Comment: In the fourth season of Search Party, the poster, influencer and monster journey is a slippery slope

Much has been done Search team as an exclusively millennial program, as if it were a brunch phrase in which you can watch other people perform. It is true that the HBO Max comedy – initially about finding a missing acquaintance – is absolutely drenched in the iconography of privileged millennials; his world is Instagram friendly and the characters are all in a self-interest relationship with New York City. But it is also a program with a world view exclusively online: where everything, no matter how remote, is happening to you, personally, all the time.

The new season of Search team, which debuted last week, starts in a totally different place than the series started. Unbeknownst to her friends, the protagonist Dory Sief (Alia Shawkat) is being held hostage by an obsessed fan trapped in her basement. Her friends, on the other hand, are frankly too busy to realize that she is missing. They are dealing with a wave of newfound notoriety after literally escaping unpunished from a murder that took place on the show’s first season. (Later seasons recorded this fallout.) The public trial in Season 3 gave Dory and his friends – his ex Drew (John Reynolds) and his best friends Elliott (John Early) and Portia (Meredith Hagner) – a degree of fame that they never had before, and this latest crop of episodes shows that they’re getting used to it.

For Portia and Elliott, that notoriety is all they ever wanted, and they happily use it to sell themselves: the former for a role in the film adaptation of their ordeal, the latter as a conservative analyst. Drew, plagued by self-pity, leaves the city in an attempt to live in obscurity. Dory, on the other hand, languishes alone. It is a very good joke to attribute the survival of a protagonist to her hopelessly narcissistic friends.

Although this season is more inclined to the suspense aspects of the show, Search team it is still decidedly a comedy that keeps its knives aimed at its themes – the millennium generation spoiled and ruined by the internet that it loves to post.

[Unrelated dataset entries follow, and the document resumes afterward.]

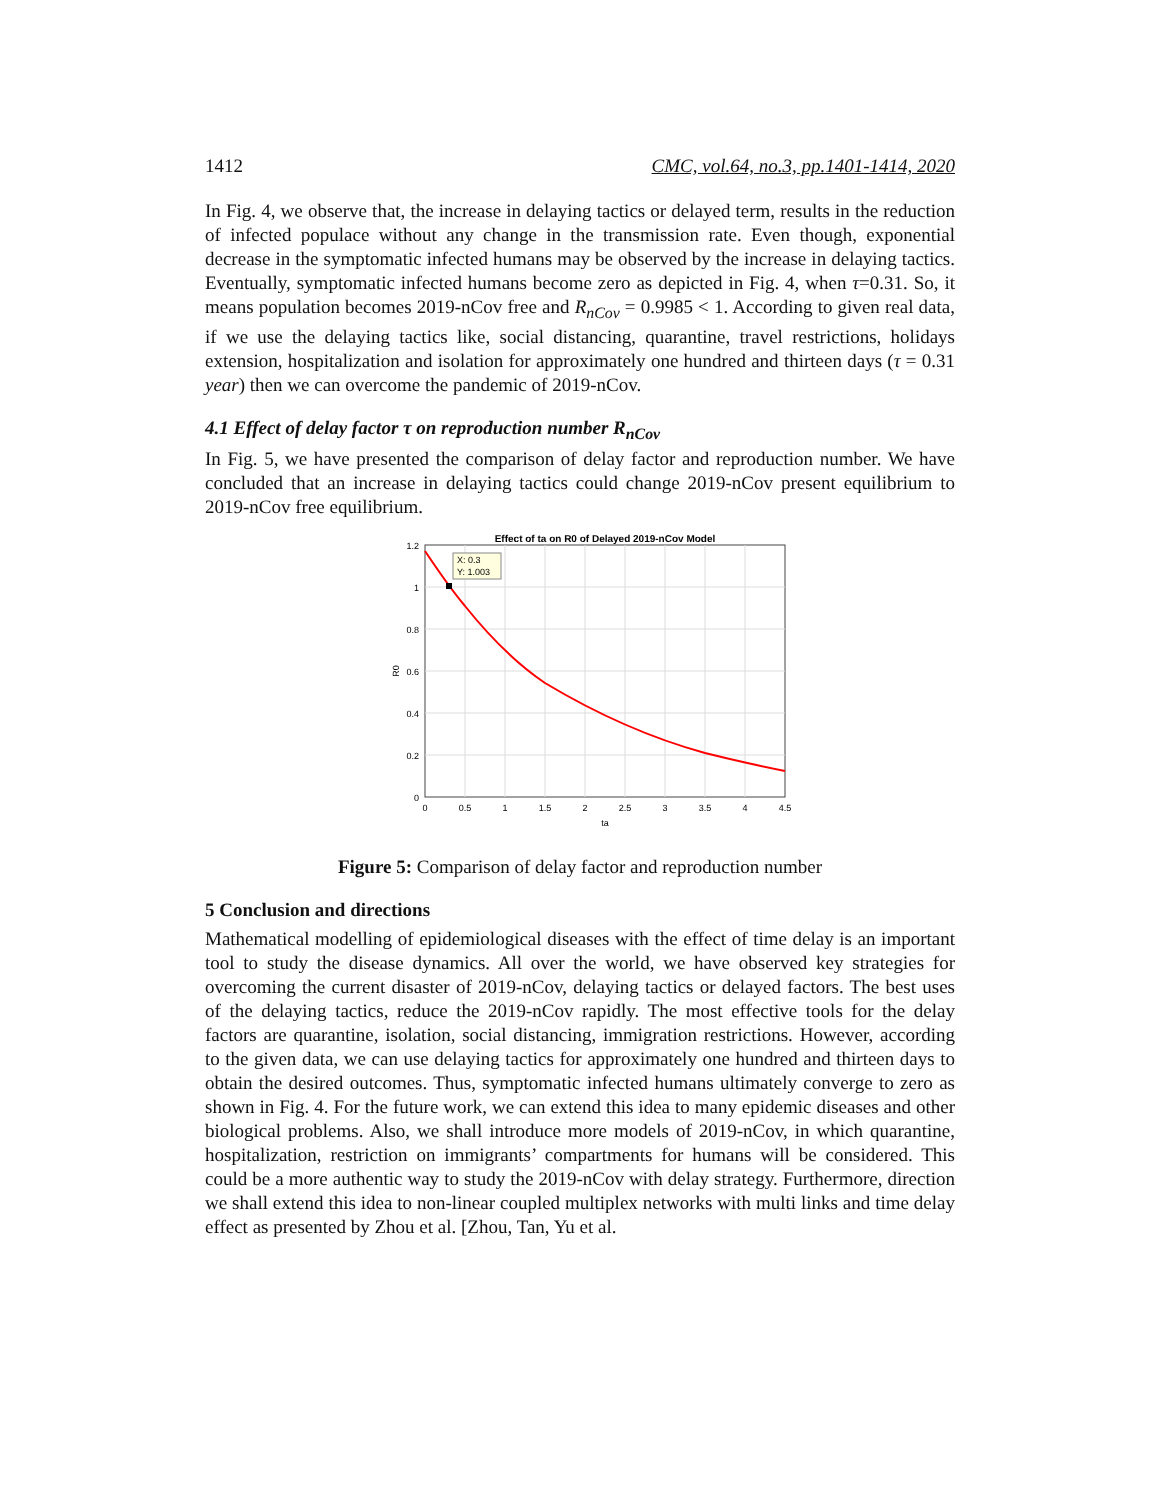1412 CMC, vol.64, no.3, pp.1401-1414, 2020
In Fig. 4, we observe that, the increase in delaying tactics or delayed term, results in the reduction of infected populace without any change in the transmission rate. Even though, exponential decrease in the symptomatic infected humans may be observed by the increase in delaying tactics. Eventually, symptomatic infected humans become zero as depicted in Fig. 4, when τ=0.31. So, it means population becomes 2019-nCov free and R<sub>nCov</sub> = 0.9985 < 1. According to given real data, if we use the delaying tactics like, social distancing, quarantine, travel restrictions, holidays extension, hospitalization and isolation for approximately one hundred and thirteen days (τ = 0.31 year) then we can overcome the pandemic of 2019-nCov.
4.1 Effect of delay factor τ on reproduction number R<sub>nCov</sub>
In Fig. 5, we have presented the comparison of delay factor and reproduction number. We have concluded that an increase in delaying tactics could change 2019-nCov present equilibrium to 2019-nCov free equilibrium.
Effect of ta on R0 of Delayed 2019-nCov Model
X: 0.3
Y: 1.003
1.2
1
0.8
0.6
0.4
0.2
0
0
0.5
1
1.5
2
2.5
3
3.5
4
4.5
ta
R0
Figure 5: Comparison of delay factor and reproduction number
5 Conclusion and directions
Mathematical modelling of epidemiological diseases with the effect of time delay is an important tool to study the disease dynamics. All over the world, we have observed key strategies for overcoming the current disaster of 2019-nCov, delaying tactics or delayed factors. The best uses of the delaying tactics, reduce the 2019-nCov rapidly. The most effective tools for the delay factors are quarantine, isolation, social distancing, immigration restrictions. However, according to the given data, we can use delaying tactics for approximately one hundred and thirteen days to obtain the desired outcomes. Thus, symptomatic infected humans ultimately converge to zero as shown in Fig. 4. For the future work, we can extend this idea to many epidemic diseases and other biological problems. Also, we shall introduce more models of 2019-nCov, in which quarantine, hospitalization, restriction on immigrants’ compartments for humans will be considered. This could be a more authentic way to study the 2019-nCov with delay strategy. Furthermore, direction we shall extend this idea to non-linear coupled multiplex networks with multi links and time delay effect as presented by Zhou et al. [Zhou, Tan, Yu et al.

While most of the program’s plot is concerned with IRL actions, like going to places and talking to people, its fascination is closely related to the thrill of posting and the heady effect of being able to mitigate itself in the eyes of an increasing number of followers.

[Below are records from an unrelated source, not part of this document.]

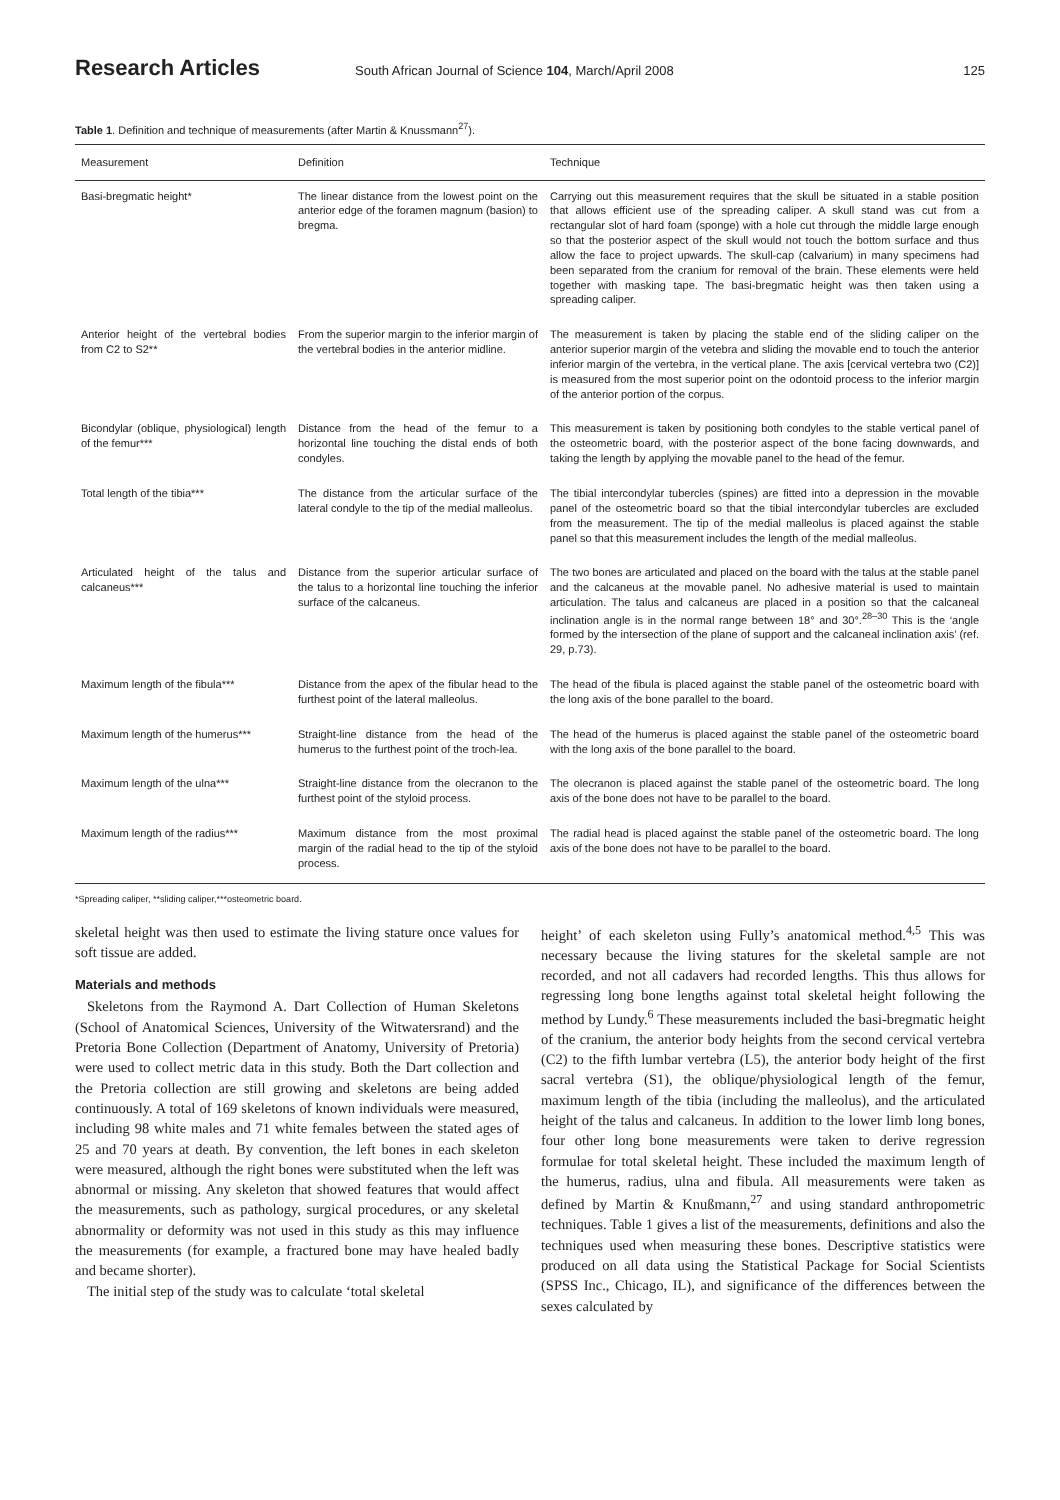Research Articles South African Journal of Science 104, March/April 2008 125
Table 1. Definition and technique of measurements (after Martin & Knussmann<sup>27</sup>).
| Measurement | Definition | Technique |
| --- | --- | --- |
| Basi-bregmatic height* | The linear distance from the lowest point on the anterior edge of the foramen magnum (basion) to bregma. | Carrying out this measurement requires that the skull be situated in a stable position that allows efficient use of the spreading caliper. A skull stand was cut from a rectangular slot of hard foam (sponge) with a hole cut through the middle large enough so that the posterior aspect of the skull would not touch the bottom surface and thus allow the face to project upwards. The skull-cap (calvarium) in many specimens had been separated from the cranium for removal of the brain. These elements were held together with masking tape. The basi-bregmatic height was then taken using a spreading caliper. |
| Anterior height of the vertebral bodies from C2 to S2** | From the superior margin to the inferior margin of the vertebral bodies in the anterior midline. | The measurement is taken by placing the stable end of the sliding caliper on the anterior superior margin of the vetebra and sliding the movable end to touch the anterior inferior margin of the vertebra, in the vertical plane. The axis [cervical vertebra two (C2)] is measured from the most superior point on the odontoid process to the inferior margin of the anterior portion of the corpus. |
| Bicondylar (oblique, physiological) length of the femur*** | Distance from the head of the femur to a horizontal line touching the distal ends of both condyles. | This measurement is taken by positioning both condyles to the stable vertical panel of the osteometric board, with the posterior aspect of the bone facing downwards, and taking the length by applying the movable panel to the head of the femur. |
| Total length of the tibia*** | The distance from the articular surface of the lateral condyle to the tip of the medial malleolus. | The tibial intercondylar tubercles (spines) are fitted into a depression in the movable panel of the osteometric board so that the tibial intercondylar tubercles are excluded from the measurement. The tip of the medial malleolus is placed against the stable panel so that this measurement includes the length of the medial malleolus. |
| Articulated height of the talus and calcaneus*** | Distance from the superior articular surface of the talus to a horizontal line touching the inferior surface of the calcaneus. | The two bones are articulated and placed on the board with the talus at the stable panel and the calcaneus at the movable panel. No adhesive material is used to maintain articulation. The talus and calcaneus are placed in a position so that the calcaneal inclination angle is in the normal range between 18° and 30°.<sup>28–30</sup> This is the ‘angle formed by the intersection of the plane of support and the calcaneal inclination axis’ (ref. 29, p.73). |
| Maximum length of the fibula*** | Distance from the apex of the fibular head to the furthest point of the lateral malleolus. | The head of the fibula is placed against the stable panel of the osteometric board with the long axis of the bone parallel to the board. |
| Maximum length of the humerus*** | Straight-line distance from the head of the humerus to the furthest point of the troch-lea. | The head of the humerus is placed against the stable panel of the osteometric board with the long axis of the bone parallel to the board. |
| Maximum length of the ulna*** | Straight-line distance from the olecranon to the furthest point of the styloid process. | The olecranon is placed against the stable panel of the osteometric board. The long axis of the bone does not have to be parallel to the board. |
| Maximum length of the radius*** | Maximum distance from the most proximal margin of the radial head to the tip of the styloid process. | The radial head is placed against the stable panel of the osteometric board. The long axis of the bone does not have to be parallel to the board. |
*Spreading caliper, **sliding caliper,***osteometric board.
skeletal height was then used to estimate the living stature once values for soft tissue are added.
Materials and methods
Skeletons from the Raymond A. Dart Collection of Human Skeletons (School of Anatomical Sciences, University of the Witwatersrand) and the Pretoria Bone Collection (Department of Anatomy, University of Pretoria) were used to collect metric data in this study. Both the Dart collection and the Pretoria collection are still growing and skeletons are being added continuously. A total of 169 skeletons of known individuals were measured, including 98 white males and 71 white females between the stated ages of 25 and 70 years at death. By convention, the left bones in each skeleton were measured, although the right bones were substituted when the left was abnormal or missing. Any skeleton that showed features that would affect the measurements, such as pathology, surgical procedures, or any skeletal abnormality or deformity was not used in this study as this may influence the measurements (for example, a fractured bone may have healed badly and became shorter).
The initial step of the study was to calculate ‘total skeletal
height’ of each skeleton using Fully’s anatomical method.<sup>4,5</sup> This was necessary because the living statures for the skeletal sample are not recorded, and not all cadavers had recorded lengths. This thus allows for regressing long bone lengths against total skeletal height following the method by Lundy.<sup>6</sup> These measurements included the basi-bregmatic height of the cranium, the anterior body heights from the second cervical vertebra (C2) to the fifth lumbar vertebra (L5), the anterior body height of the first sacral vertebra (S1), the oblique/physiological length of the femur, maximum length of the tibia (including the malleolus), and the articulated height of the talus and calcaneus. In addition to the lower limb long bones, four other long bone measurements were taken to derive regression formulae for total skeletal height. These included the maximum length of the humerus, radius, ulna and fibula. All measurements were taken as defined by Martin & Knußmann,<sup>27</sup> and using standard anthropometric techniques. Table 1 gives a list of the measurements, definitions and also the techniques used when measuring these bones. Descriptive statistics were produced on all data using the Statistical Package for Social Scientists (SPSS Inc., Chicago, IL), and significance of the differences between the sexes calculated by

But the life of posting is dangerous. Search team, among other things, is a slow motion horror story about how the ancient snake eats its own tail. Fundamentally, it is a show about what happens when we believe the lies we tell about ourselves and what happens when those same lies expand and make contact with an impressionable audience.

In his scenes that take place in the basement of a crazed fan, Search team it becomes a series about what happens when other people take the lies you told about yourself as gospel truths – about the suffocating vacuum that remains when you realize that people stopped caring about what is real a long time ago . At the center of all this is Sief: poster that became an influencer and turned into a monster, absolved by the public, but condemned by her own conscience. She is also trapped by the kind of parasocial relationship she has formed with her missing classmate and then encouraged others to build with. her.

It’s important to note that Dory doesn’t publish much Search team. Even so, the reducing perspective of social media is still the way she and her friends interact with the world: everything is a place to be seen or not to be seen; there are names to mark along with the constant negotiation between their occupations and their ambitions.

None of this is terribly different from the way young people on the rise have navigated New York City in popular culture – could you say similar things about Sex and the City – but Search team focus your satire on how quickly millennial life has proved that a consumer lifestyle can quickly become consumed.